After four months away the 130 Kiwi troops touched down at Ōhakea airforce base in Manawatū on Sunday night, including Major Josh Sullivan, one of the training group’s commanders.

“They’re a mixture of civilian volunteers and conscripts. They turned up and they conducted the five-week basic course, and they left as qualified soldiers,” he said of the Ukrainians.

“It was a mixed bag. There was a varied and diverse group.

“We had people that ranged from anaesthetists to builders, and some people who have previous military experience.”

They all had a clear sense of purpose.

“They are very passionate and proud about their national identity. Essentially, their commitment is their service to Ukraine in order to dispel the Russian invasion and regain their homeland.”

The Ukrainians had no illusions about what it would be like going into battle, Sullivan said.

“I think it would be a stretch to find someone in Ukraine that hasn’t been affected by the conflict.

“The understand the realities of war. It’s not something that’s just happened overnight.

“There’s been ongoing conflict in Ukraine since 2014, so they are well-versed in matters of conflict and the effect that it has on them and their families and their loved ones.”

A little girl greets a NZ soldier waiting to clear Customs at Ōhakea air base on his return from the UK on 11 December 2022.

A NZ soldier waiting to clear Customs at Ōhakea air base greets a young family member on his return from the UK.
Photo: Supplied / NZ Defence Force

Fellow commander Major Thomas Kelly said the 35-day courses gave the Ukrainians a better chance of survival, and made them more lethal in battle.

“We were focusing on their battlefield skills – battle craft, operational law – and we were also taking them through range practices, both on purpose-built ranges and live-field fire.”

The hard work, on Salisbury Plain, had paid off, he said.

“The majority of them were civilians who have been recruited. However, they were high-calibre soldiers by the end of the 35-day programme.

“The really took well to the New Zealand level of instruction and then performed to a decent standard at the end of the 35-day training period.”

New Zealand soldiers get off a plane at Ōhakea air base on Sunday 11 December 2022.

The New Zealand soldiers get off the plane at Ōhakea air base on Sunday
Photo: Supp

Army land component commander Colonel Duncan Roy said the infantry training was New Zealand’s largest contribution to the Ukrainian war effort.

“We’re really proud of the performance of our people.

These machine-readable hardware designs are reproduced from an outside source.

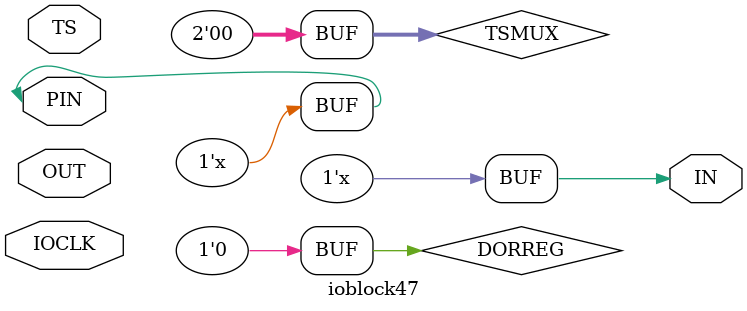
<source format=v>
module ioblock47(
	       inout  PIN,
	       input  TS,
	       input  OUT,
	       output IN,
	       input IOCLK
	       );
   
   reg 		     D;
   reg [2-1:0] 	     TSMUX;
   reg 		     DORREG;

   assign PIN = ( TSMUX == 2'b00 ) ? 1'bz : (( TSMUX == 2'b01 && TS == 1'b1 ) ? OUT : (( TSMUX == 2'b01 && TS == 1'b0 ) ? 1'bz : OUT));
   assign IN  = ( DORREG == 1'b0 ) ? PIN  : D;
   
   initial
     begin
	D=1'b0;
	TSMUX=2'b00;
	DORREG=1'b0;
     end
   
   always @(posedge IOCLK) D=PIN;
   
endmodule       

</source>
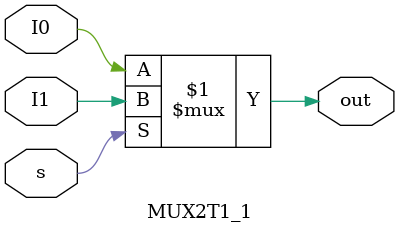
<source format=v>
`timescale 1ns / 1ps


module MUX2T1_1(
    I0,
    I1,
    s,
    out
    );
    input I0;
    input I1;
    input s;
    output out;
    assign out = s ? I1:I0;
endmodule

</source>
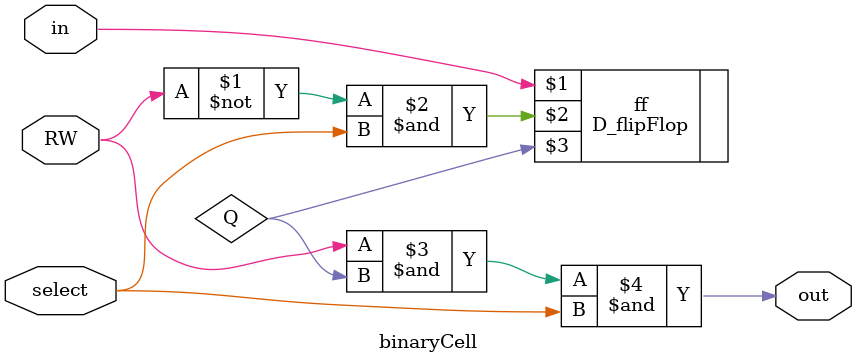
<source format=v>
module binaryCell(out, in, select, RW);
output out;
input in, select, RW;
wire Q;

D_flipFlop ff(in, (~RW & select), Q);
assign out = RW & Q & select;

endmodule
</source>
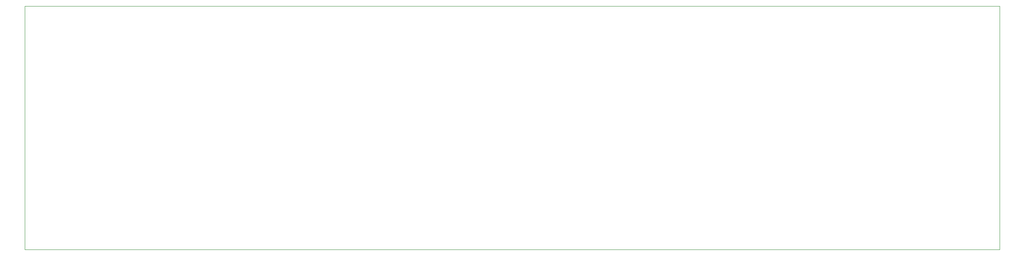
<source format=gm1>
%TF.GenerationSoftware,KiCad,Pcbnew,(5.0.0-rc2-83-gda392728d)*%
%TF.CreationDate,2018-06-05T23:32:54-04:00*%
%TF.ProjectId,I&O_Epander,49264F5F4570616E6465722E6B696361,1.0.2*%
%TF.SameCoordinates,Original*%
%TF.FileFunction,Profile,NP*%
%FSLAX46Y46*%
G04 Gerber Fmt 4.6, Leading zero omitted, Abs format (unit mm)*
G04 Created by KiCad (PCBNEW (5.0.0-rc2-83-gda392728d)) date 06/05/18 23:32:54*
%MOMM*%
%LPD*%
G01*
G04 APERTURE LIST*
%ADD10C,0.100000*%
G04 APERTURE END LIST*
D10*
X241300000Y-88900000D02*
X38100000Y-88900000D01*
X241300000Y-139700000D02*
X241300000Y-88900000D01*
X38100000Y-139700000D02*
X241300000Y-139700000D01*
X38100000Y-88900000D02*
X38100000Y-139700000D01*
M02*

</source>
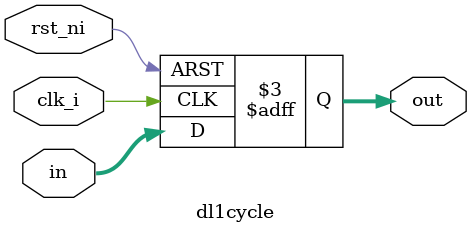
<source format=sv>
module dl1cycle 
#(
	parameter DATA_WD = 2
)
(
	input logic clk_i,
	input logic rst_ni,
	input logic [DATA_WD-1:0] in,
	output logic [DATA_WD-1:0] out
);

always @(posedge clk_i or negedge rst_ni) begin
	if (!rst_ni) begin
		out <= 0;
	end
	else begin
		out <= in;
	end
end	

endmodule: dl1cycle
</source>
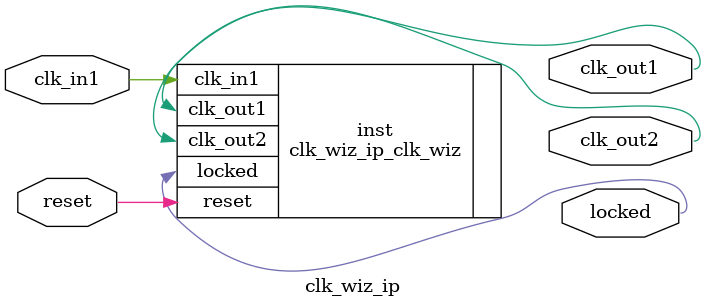
<source format=v>


`timescale 1ps/1ps

(* CORE_GENERATION_INFO = "clk_wiz_ip,clk_wiz_v6_0_11_0_0,{component_name=clk_wiz_ip,use_phase_alignment=true,use_min_o_jitter=false,use_max_i_jitter=false,use_dyn_phase_shift=false,use_inclk_switchover=false,use_dyn_reconfig=false,enable_axi=0,feedback_source=FDBK_AUTO,PRIMITIVE=MMCM,num_out_clk=2,clkin1_period=10.000,clkin2_period=10.000,use_power_down=false,use_reset=true,use_locked=true,use_inclk_stopped=false,feedback_type=SINGLE,CLOCK_MGR_TYPE=NA,manual_override=false}" *)

module clk_wiz_ip 
 (
  // Clock out ports
  output        clk_out1,
  output        clk_out2,
  // Status and control signals
  input         reset,
  output        locked,
 // Clock in ports
  input         clk_in1
 );

  clk_wiz_ip_clk_wiz inst
  (
  // Clock out ports  
  .clk_out1(clk_out1),
  .clk_out2(clk_out2),
  // Status and control signals               
  .reset(reset), 
  .locked(locked),
 // Clock in ports
  .clk_in1(clk_in1)
  );

endmodule

</source>
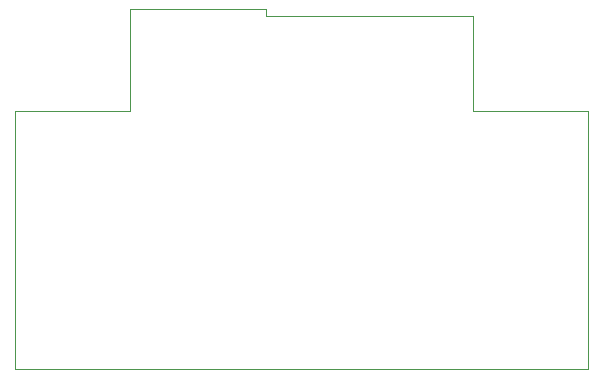
<source format=gbr>
%TF.GenerationSoftware,Altium Limited,Altium Designer,20.2.4 (192)*%
G04 Layer_Color=8388736*
%FSLAX26Y26*%
%MOIN*%
%TF.SameCoordinates,588C5E66-93D0-4E9F-B3F3-82FDCAC5A583*%
%TF.FilePolarity,Positive*%
%TF.FileFunction,Other,Board_Outline*%
%TF.Part,Single*%
G01*
G75*
%TA.AperFunction,NonConductor*%
%ADD60C,0.003937*%
D60*
X0Y0D02*
X1909449D01*
Y861221D01*
X1525591D02*
X1909449D01*
X1525591D02*
Y1177165D01*
X836614D02*
X1525591D01*
X836614D02*
Y1200787D01*
X383858D02*
X836614D01*
X383858Y860236D02*
Y1200787D01*
X0Y860236D02*
X383858D01*
X0Y0D02*
Y860236D01*
%TF.MD5,bcce12b31ca1273ccde64055aa4681e5*%
M02*

</source>
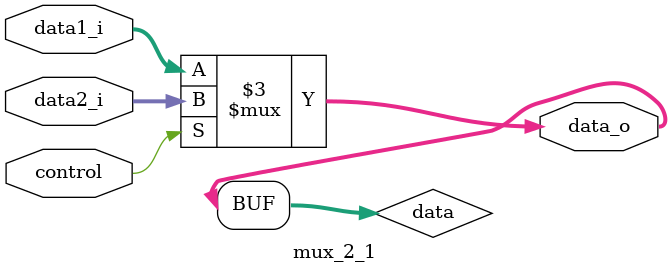
<source format=sv>


module mux_2_1 #(parameter DATA_WIDTH = 17)(
	input control,
	input [DATA_WIDTH-1 : 0] data1_i,
	input [DATA_WIDTH-1 : 0] data2_i,
	output [DATA_WIDTH-1 : 0]	data_o
);
	logic [DATA_WIDTH-1 : 0] data;
	always_comb begin
		if (control) begin
		data = data2_i;
		end
		else begin
			data = data1_i;
		end
	end
	assign data_o = data;
	
endmodule

</source>
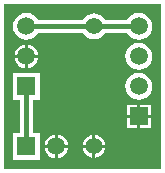
<source format=gbr>
G04 Layer_Physical_Order=1*
G04 Layer_Color=255*
%FSLAX26Y26*%
%MOIN*%
%TF.FileFunction,Copper,L1,Top,Signal*%
%TF.Part,Single*%
G01*
G75*
%TA.AperFunction,Conductor*%
%ADD10C,0.015000*%
%TA.AperFunction,ComponentPad*%
%ADD11C,0.055118*%
%ADD12C,0.059055*%
%ADD13R,0.059055X0.059055*%
%ADD14R,0.059055X0.059055*%
G36*
X3450000Y1750000D02*
X2925000D01*
Y2300000D01*
X3450000D01*
Y1750000D01*
D02*
G37*
%LPC*%
G36*
X3095000Y1864210D02*
X3089681Y1863510D01*
X3080066Y1859527D01*
X3071809Y1853191D01*
X3065473Y1844934D01*
X3061490Y1835319D01*
X3060790Y1830000D01*
X3095000D01*
Y1864210D01*
D02*
G37*
G36*
X3220000Y1862225D02*
X3215195Y1861592D01*
X3206058Y1857808D01*
X3198213Y1851787D01*
X3192192Y1843942D01*
X3188408Y1834805D01*
X3187775Y1830000D01*
X3220000D01*
Y1862225D01*
D02*
G37*
G36*
X3230000D02*
Y1830000D01*
X3262225D01*
X3261592Y1834805D01*
X3257808Y1843942D01*
X3251787Y1851787D01*
X3243942Y1857808D01*
X3234805Y1861592D01*
X3230000Y1862225D01*
D02*
G37*
G36*
X3105000Y1864210D02*
Y1830000D01*
X3139210D01*
X3138510Y1835319D01*
X3134527Y1844934D01*
X3128191Y1853191D01*
X3119934Y1859527D01*
X3110319Y1863510D01*
X3105000Y1864210D01*
D02*
G37*
G36*
X3262225Y1820000D02*
X3230000D01*
Y1787775D01*
X3234805Y1788408D01*
X3243942Y1792192D01*
X3251787Y1798213D01*
X3257808Y1806058D01*
X3261592Y1815195D01*
X3262225Y1820000D01*
D02*
G37*
G36*
X3095000D02*
X3060790D01*
X3061490Y1814681D01*
X3065473Y1805066D01*
X3071809Y1796809D01*
X3080066Y1790473D01*
X3089681Y1786490D01*
X3095000Y1785790D01*
Y1820000D01*
D02*
G37*
G36*
X3044528Y2069528D02*
X2955472D01*
Y1980473D01*
X2979098D01*
Y1869527D01*
X2955472D01*
Y1780473D01*
X3044528D01*
Y1869527D01*
X3020902D01*
Y1980473D01*
X3044528D01*
Y2069528D01*
D02*
G37*
G36*
X3220000Y1820000D02*
X3187775D01*
X3188408Y1815195D01*
X3192192Y1806058D01*
X3198213Y1798213D01*
X3206058Y1792192D01*
X3215195Y1788408D01*
X3220000Y1787775D01*
Y1820000D01*
D02*
G37*
G36*
X3139210D02*
X3105000D01*
Y1785790D01*
X3110319Y1786490D01*
X3119934Y1790473D01*
X3128191Y1796809D01*
X3134527Y1805066D01*
X3138510Y1814681D01*
X3139210Y1820000D01*
D02*
G37*
G36*
X3370000Y1920000D02*
X3335472D01*
Y1885473D01*
X3370000D01*
Y1920000D01*
D02*
G37*
G36*
X3039210Y2120000D02*
X3005000D01*
Y2085790D01*
X3010319Y2086490D01*
X3019934Y2090473D01*
X3028191Y2096809D01*
X3034527Y2105066D01*
X3038510Y2114681D01*
X3039210Y2120000D01*
D02*
G37*
G36*
X2995000D02*
X2960790D01*
X2961490Y2114681D01*
X2965473Y2105066D01*
X2971809Y2096809D01*
X2980066Y2090473D01*
X2989681Y2086490D01*
X2995000Y2085790D01*
Y2120000D01*
D02*
G37*
G36*
Y2164210D02*
X2989681Y2163510D01*
X2980066Y2159527D01*
X2971809Y2153191D01*
X2965473Y2144934D01*
X2961490Y2135319D01*
X2960790Y2130000D01*
X2995000D01*
Y2164210D01*
D02*
G37*
G36*
X3375000Y2269912D02*
X3363376Y2268381D01*
X3352544Y2263895D01*
X3343243Y2256757D01*
X3336105Y2247456D01*
X3335461Y2245902D01*
X3262408D01*
X3262175Y2246463D01*
X3255353Y2255353D01*
X3246463Y2262175D01*
X3236110Y2266463D01*
X3225000Y2267926D01*
X3213890Y2266463D01*
X3203537Y2262175D01*
X3194647Y2255353D01*
X3187825Y2246463D01*
X3187592Y2245902D01*
X3039539D01*
X3038895Y2247456D01*
X3031757Y2256757D01*
X3022456Y2263895D01*
X3011624Y2268381D01*
X3000000Y2269912D01*
X2988376Y2268381D01*
X2977544Y2263895D01*
X2968243Y2256757D01*
X2961105Y2247456D01*
X2956619Y2236624D01*
X2955088Y2225000D01*
X2956619Y2213376D01*
X2961105Y2202544D01*
X2968243Y2193243D01*
X2977544Y2186105D01*
X2988376Y2181619D01*
X3000000Y2180088D01*
X3011624Y2181619D01*
X3022456Y2186105D01*
X3031757Y2193243D01*
X3038895Y2202544D01*
X3039539Y2204098D01*
X3187592D01*
X3187825Y2203537D01*
X3194647Y2194647D01*
X3203537Y2187825D01*
X3213890Y2183537D01*
X3225000Y2182074D01*
X3236110Y2183537D01*
X3246463Y2187825D01*
X3255353Y2194647D01*
X3262175Y2203537D01*
X3262408Y2204098D01*
X3335461D01*
X3336105Y2202544D01*
X3343243Y2193243D01*
X3352544Y2186105D01*
X3363376Y2181619D01*
X3375000Y2180088D01*
X3386624Y2181619D01*
X3397456Y2186105D01*
X3406757Y2193243D01*
X3413895Y2202544D01*
X3418381Y2213376D01*
X3419912Y2225000D01*
X3418381Y2236624D01*
X3413895Y2247456D01*
X3406757Y2256757D01*
X3397456Y2263895D01*
X3386624Y2268381D01*
X3375000Y2269912D01*
D02*
G37*
G36*
X3005000Y2164210D02*
Y2130000D01*
X3039210D01*
X3038510Y2135319D01*
X3034527Y2144934D01*
X3028191Y2153191D01*
X3019934Y2159527D01*
X3010319Y2163510D01*
X3005000Y2164210D01*
D02*
G37*
G36*
X3370000Y1964527D02*
X3335472D01*
Y1930000D01*
X3370000D01*
Y1964527D01*
D02*
G37*
G36*
X3414528Y1920000D02*
X3380000D01*
Y1885473D01*
X3414528D01*
Y1920000D01*
D02*
G37*
G36*
Y1964527D02*
X3380000D01*
Y1930000D01*
X3414528D01*
Y1964527D01*
D02*
G37*
G36*
X3375000Y2169912D02*
X3363376Y2168381D01*
X3352544Y2163895D01*
X3343243Y2156757D01*
X3336105Y2147456D01*
X3331619Y2136624D01*
X3330088Y2125000D01*
X3331619Y2113376D01*
X3336105Y2102544D01*
X3343243Y2093243D01*
X3352544Y2086105D01*
X3363376Y2081619D01*
X3375000Y2080088D01*
X3386624Y2081619D01*
X3397456Y2086105D01*
X3406757Y2093243D01*
X3413895Y2102544D01*
X3418381Y2113376D01*
X3419912Y2125000D01*
X3418381Y2136624D01*
X3413895Y2147456D01*
X3406757Y2156757D01*
X3397456Y2163895D01*
X3386624Y2168381D01*
X3375000Y2169912D01*
D02*
G37*
G36*
Y2069912D02*
X3363376Y2068381D01*
X3352544Y2063895D01*
X3343243Y2056757D01*
X3336105Y2047456D01*
X3331619Y2036624D01*
X3330088Y2025000D01*
X3331619Y2013376D01*
X3336105Y2002544D01*
X3343243Y1993243D01*
X3352544Y1986105D01*
X3363376Y1981619D01*
X3375000Y1980088D01*
X3386624Y1981619D01*
X3397456Y1986105D01*
X3406757Y1993243D01*
X3413895Y2002544D01*
X3418381Y2013376D01*
X3419912Y2025000D01*
X3418381Y2036624D01*
X3413895Y2047456D01*
X3406757Y2056757D01*
X3397456Y2063895D01*
X3386624Y2068381D01*
X3375000Y2069912D01*
D02*
G37*
%LPD*%
D10*
X3225000Y2225000D02*
X3375000D01*
X3000000D02*
X3225000D01*
X3000000Y1825000D02*
Y2025000D01*
D11*
X3225000Y1825000D02*
D03*
Y2225000D02*
D03*
D12*
X3000000D02*
D03*
Y2125000D02*
D03*
X3100000Y1825000D02*
D03*
X3375000Y2025000D02*
D03*
Y2125000D02*
D03*
Y2225000D02*
D03*
D13*
X3000000Y2025000D02*
D03*
X3375000Y1925000D02*
D03*
D14*
X3000000Y1825000D02*
D03*
%TF.MD5,fc86931219e12eea7a49fc846d18ac2a*%
M02*

</source>
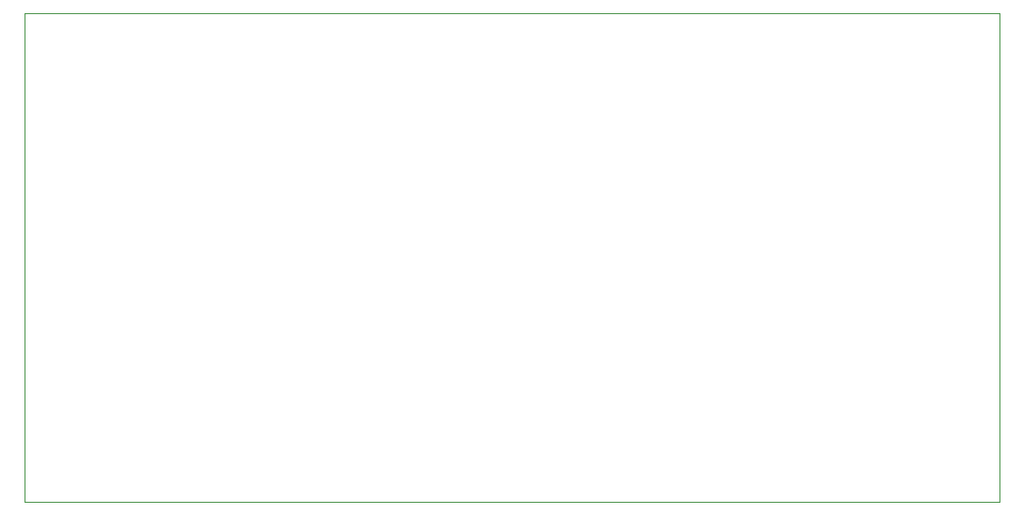
<source format=gbr>
%TF.GenerationSoftware,KiCad,Pcbnew,9.0.1-9.0.1-0~ubuntu24.04.1*%
%TF.CreationDate,2025-05-01T18:06:16+02:00*%
%TF.ProjectId,Circuito_LED,43697263-7569-4746-9f5f-4c45442e6b69,rev?*%
%TF.SameCoordinates,Original*%
%TF.FileFunction,Profile,NP*%
%FSLAX46Y46*%
G04 Gerber Fmt 4.6, Leading zero omitted, Abs format (unit mm)*
G04 Created by KiCad (PCBNEW 9.0.1-9.0.1-0~ubuntu24.04.1) date 2025-05-01 18:06:16*
%MOMM*%
%LPD*%
G01*
G04 APERTURE LIST*
%TA.AperFunction,Profile*%
%ADD10C,0.100000*%
%TD*%
G04 APERTURE END LIST*
D10*
X86250000Y-77250000D02*
X173750000Y-77250000D01*
X173750000Y-121250000D01*
X86250000Y-121250000D01*
X86250000Y-77250000D01*
M02*

</source>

They’ve gone over at short notice. They’ve been a practical demonstration of government policy.

“They’ve done a good job. They’ve made good connections in a short time,” Roy said.

“They’re highly skilled and they’ve been able to make a tangible difference to these soldiers, who are going back to Ukraine to defend their country.”

Another 65 soldiers will head to the UK to train more Ukrainians in January.